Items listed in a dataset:
======

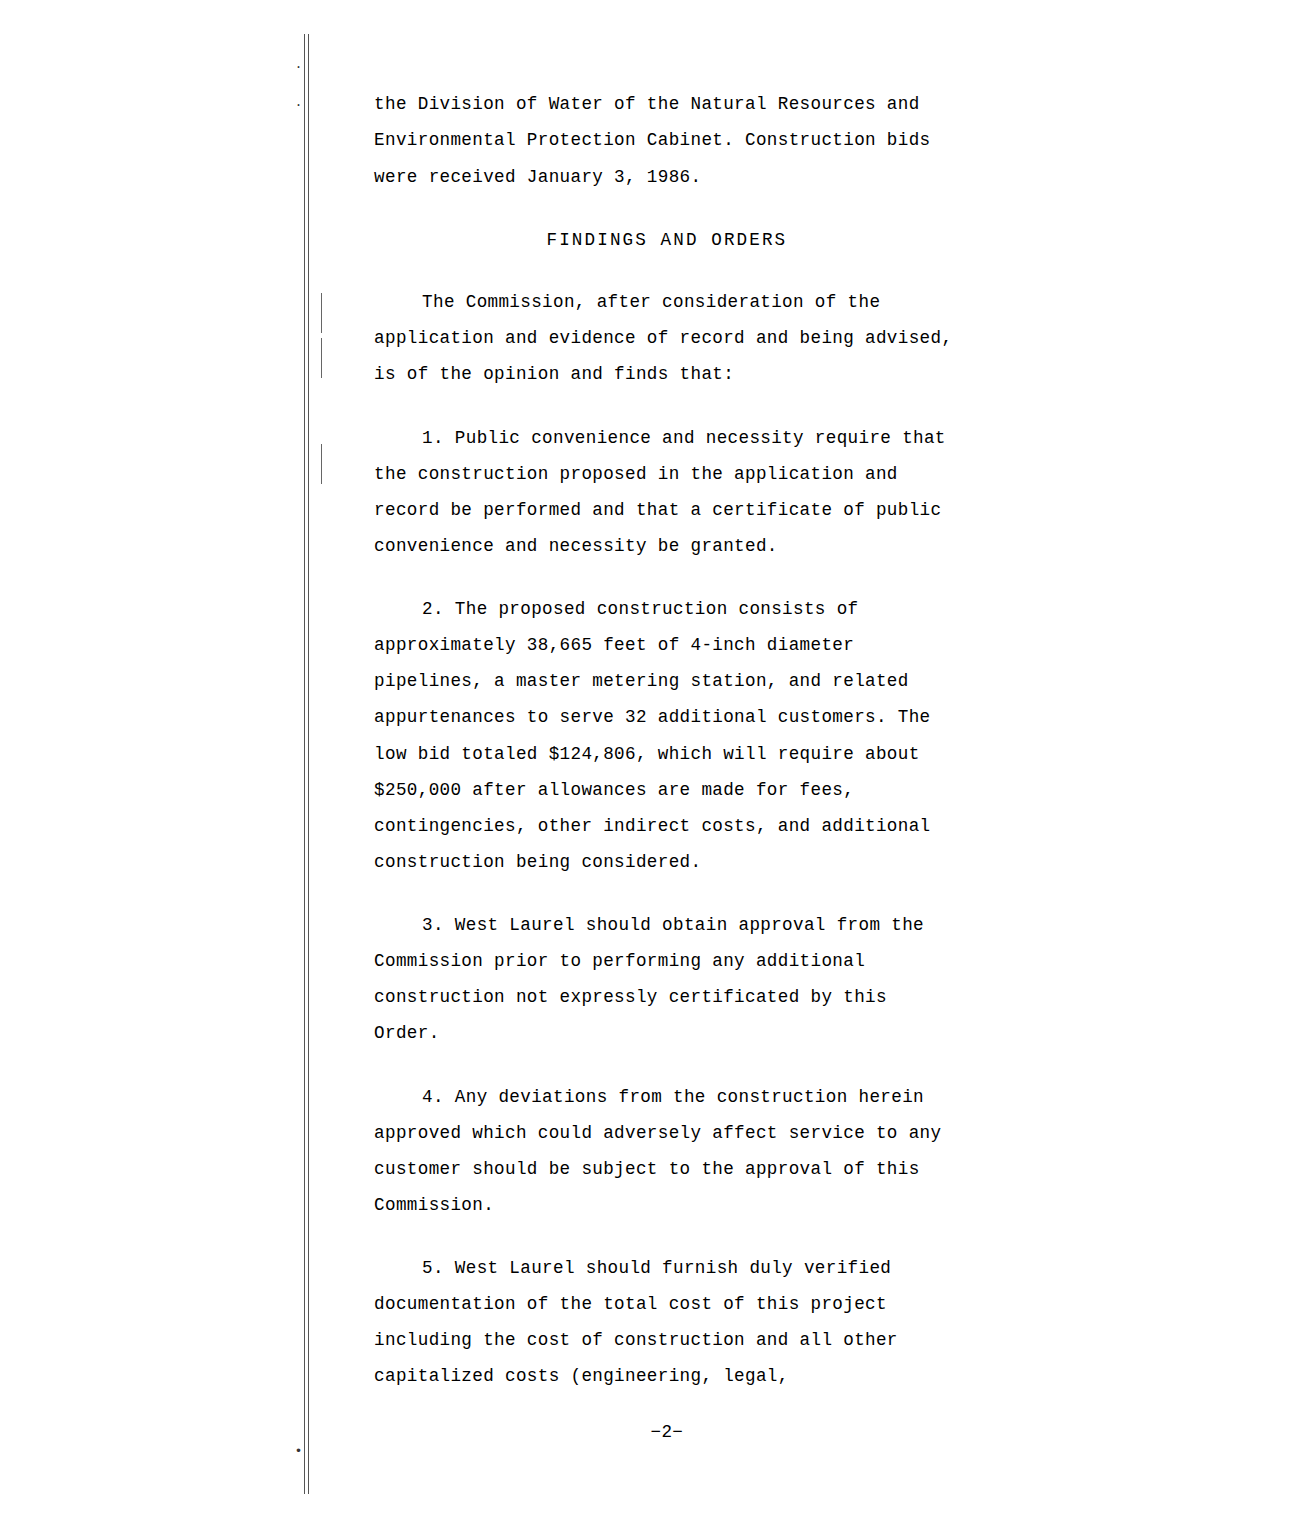·
·
the Division of Water of the Natural Resources and Environmental Protection Cabinet. Construction bids were received January 3, 1986.
FINDINGS AND ORDERS
The Commission, after consideration of the application and evidence of record and being advised, is of the opinion and finds that:
1. Public convenience and necessity require that the con­struction proposed in the application and record be performed and that a certificate of public convenience and necessity be granted.
2. The proposed construction consists of approximately 38,665 feet of 4-inch diameter pipelines, a master metering sta­tion, and related appurtenances to serve 32 additional customers. The low bid totaled $124,806, which will require about $250,000 after allowances are made for fees, contingencies, other indirect costs, and additional construction being considered.
3. West Laurel should obtain approval from the Commission prior to performing any additional construction not expressly certificated by this Order.
4. Any deviations from the construction herein approved which could adversely affect service to any customer should be subject to the approval of this Commission.
5. West Laurel should furnish duly verified documentation of the total cost of this project including the cost of construc­tion and all other capitalized costs (engineering, legal,
−2−
•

======

From the data above, count the lines where "this" occurs and give that figure and nothing else.

3